Extracted data –

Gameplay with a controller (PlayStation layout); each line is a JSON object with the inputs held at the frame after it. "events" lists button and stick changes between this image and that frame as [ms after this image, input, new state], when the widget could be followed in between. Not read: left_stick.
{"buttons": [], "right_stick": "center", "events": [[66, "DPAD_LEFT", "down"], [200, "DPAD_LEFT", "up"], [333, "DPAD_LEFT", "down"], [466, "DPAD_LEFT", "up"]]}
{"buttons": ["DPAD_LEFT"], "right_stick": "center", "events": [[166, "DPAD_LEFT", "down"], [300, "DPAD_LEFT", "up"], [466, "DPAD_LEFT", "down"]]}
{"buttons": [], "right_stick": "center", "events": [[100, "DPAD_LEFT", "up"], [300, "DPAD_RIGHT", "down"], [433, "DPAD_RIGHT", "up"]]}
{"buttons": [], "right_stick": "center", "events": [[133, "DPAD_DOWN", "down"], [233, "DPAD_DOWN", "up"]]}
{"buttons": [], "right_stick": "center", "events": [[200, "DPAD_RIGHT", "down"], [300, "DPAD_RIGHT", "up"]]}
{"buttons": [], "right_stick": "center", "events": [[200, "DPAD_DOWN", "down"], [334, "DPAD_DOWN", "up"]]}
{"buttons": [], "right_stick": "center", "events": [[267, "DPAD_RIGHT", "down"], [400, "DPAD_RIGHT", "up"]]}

Your assignment – Print out every record again, exactly and in full.

Solution to this task –
Gameplay with a controller (PlayStation layout); each line is a JSON object with the inputs held at the frame after it. "events" lists button and stick changes between this image and that frame as [ms after this image, input, new state], when the widget could be followed in between. Not read: left_stick.
{"buttons": [], "right_stick": "center", "events": [[66, "DPAD_LEFT", "down"], [200, "DPAD_LEFT", "up"], [333, "DPAD_LEFT", "down"], [466, "DPAD_LEFT", "up"]]}
{"buttons": ["DPAD_LEFT"], "right_stick": "center", "events": [[166, "DPAD_LEFT", "down"], [300, "DPAD_LEFT", "up"], [466, "DPAD_LEFT", "down"]]}
{"buttons": [], "right_stick": "center", "events": [[100, "DPAD_LEFT", "up"], [300, "DPAD_RIGHT", "down"], [433, "DPAD_RIGHT", "up"]]}
{"buttons": [], "right_stick": "center", "events": [[133, "DPAD_DOWN", "down"], [233, "DPAD_DOWN", "up"]]}
{"buttons": [], "right_stick": "center", "events": [[200, "DPAD_RIGHT", "down"], [300, "DPAD_RIGHT", "up"]]}
{"buttons": [], "right_stick": "center", "events": [[200, "DPAD_DOWN", "down"], [334, "DPAD_DOWN", "up"]]}
{"buttons": [], "right_stick": "center", "events": [[267, "DPAD_RIGHT", "down"], [400, "DPAD_RIGHT", "up"]]}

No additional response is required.